Ces réformes devraient s’attacher à profondément régénérer le contrat social afin qu’il reflète mieux les réalités démographiques et celles des marchés globaux du XXIème siècle, mais reste sensible à l’engagement des Européens envers l’équité distributive et l’égalité politique, et protège ses citoyens contre les chocs. Il est facile de demander des réformes sans spécifier leur contenu ni prendre en compte le contexte social, historique et politique.
Dans le même temps, il ne sera pas possible de concevoir ce nouveau contrat social pays par pays. L’Europe est devenue trop bien trop imbriquée – non seulement en termes purement financiers et économiques, mais aussi psychologiquement. Plus d’un ont été surpris que ce soit une cour allemande, et non française, qui dernièrement a interdit Uber, l’application mobile qui est en train de révolutionner le secteur des taxis.
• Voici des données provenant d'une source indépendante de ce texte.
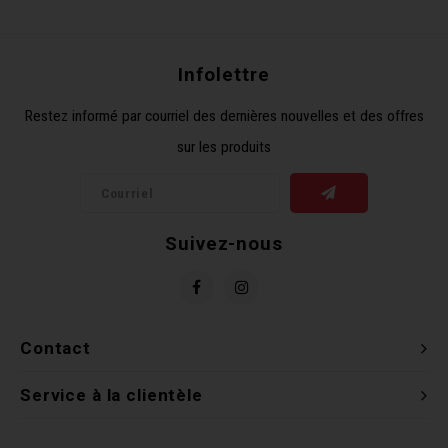
Récré
BMX
Prom
Panie
Clés 
Dérai
Derni
Infolettre
Trail
Miroi
Outil
Grou
Restez informé par courriel des dernières nouvelles et des offres
sur les produits
Cadr
Gard
Outil
Levie
Cloch
Pomp
Petit
Suivez-nous
Béqui
Suppo
Piéce
Entre
Outil
Piéce
Contact
Ensem
Service à la clientèle
Clés 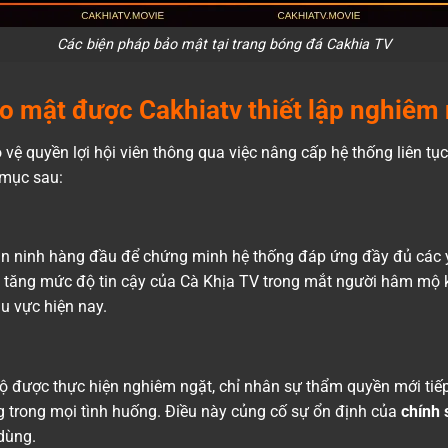
Các biện pháp bảo mật tại trang bóng đá Cakhia TV
o mật được Cakhiatv thiết lập nghiêm
o vệ quyền lợi hội viên thông qua việc nâng cấp hệ thống liên tụ
 mục sau:
n ninh hàng đầu để chứng minh hệ thống đáp ứng đầy đủ các y
ia tăng mức độ tin cậy của Cà Khịa TV trong mắt người hâm mộ 
u vực hiện nay.
ộ được thực hiện nghiêm ngặt, chỉ nhân sự thẩm quyền mới tiếp 
 trong mọi tình huống. Điều này củng cố sự ổn định của
chính 
 dùng.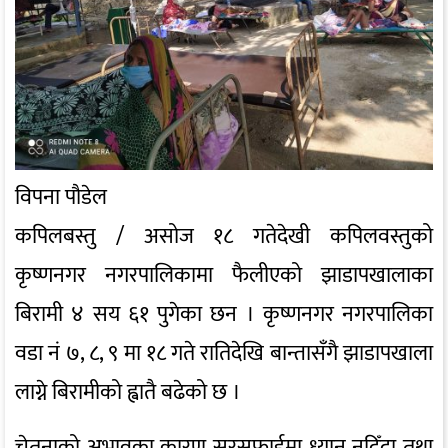
विपना पौडेल
कपिलबस्तु / असोज १८ गतेदेखी कपिलवस्तुको
कृष्णनगर नगरपालिकामा फैलीएको झाडापखालाका
बिरामी ४ सय ६१ पुगेका छन । कृष्णनगर नगरपालिका
वडा नं ७, ८, ९ मा १८ गते रातिदेखि बान्तासँगै झाडापखाला
लाग्ने बिरामीको ह्वातै बढेको छ ।
चेतनाको अभावका कारण सरसफाईमा ध्यान नदिँदा तथा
Si ce nouveau contrat social ne peut être établi dans l’ensemble de l’Europe, il doit au moins s’appliquer à la zone euro pour permettre les réformes structurelles nécessaires. Dans le cas contraire, compte tenu du fait que les réformes politiques et économiques de la zone euro sont irrémédiablement liées, l’expansion budgétaire pourrait s’avérer aussi inefficace que les efforts produits par les décideurs monétaires pour relancer la croissance.
Le ministre italien des Finances, Pier Carlo Padoan, a raison de demander une « rapport de résultats sur la réforme » dans la zone euro, ce qui permettrait des comparer directement les différentes politiques de réformes nationales. Mais au-delà de ce rapport de résultats, la volonté de surmonter le piège de la stagnation doit être plus forte qu’une somme de volontés nationales. L’Allemagne doit être rassurée par ce qui se déroule en France et en Italie ; et à l’inverse, les Européens du sud doivent pouvoir être rassurés sur le fait que leurs efforts bénéficieront des investissements engagés dans l’ensemble de l’Europe et particulièrement en Allemagne.
Un nouveau contrat social ne se fera pas tout seul. Il est temps pour la nouvelle Commission Européenne de proposer un pacte politique – que le Conseil Européen et le Parlement Européen devront aussi endosser – pour légitimer et soutenir les réformes nécessaires afin de résoudre les problèmes économiques de l’Europe.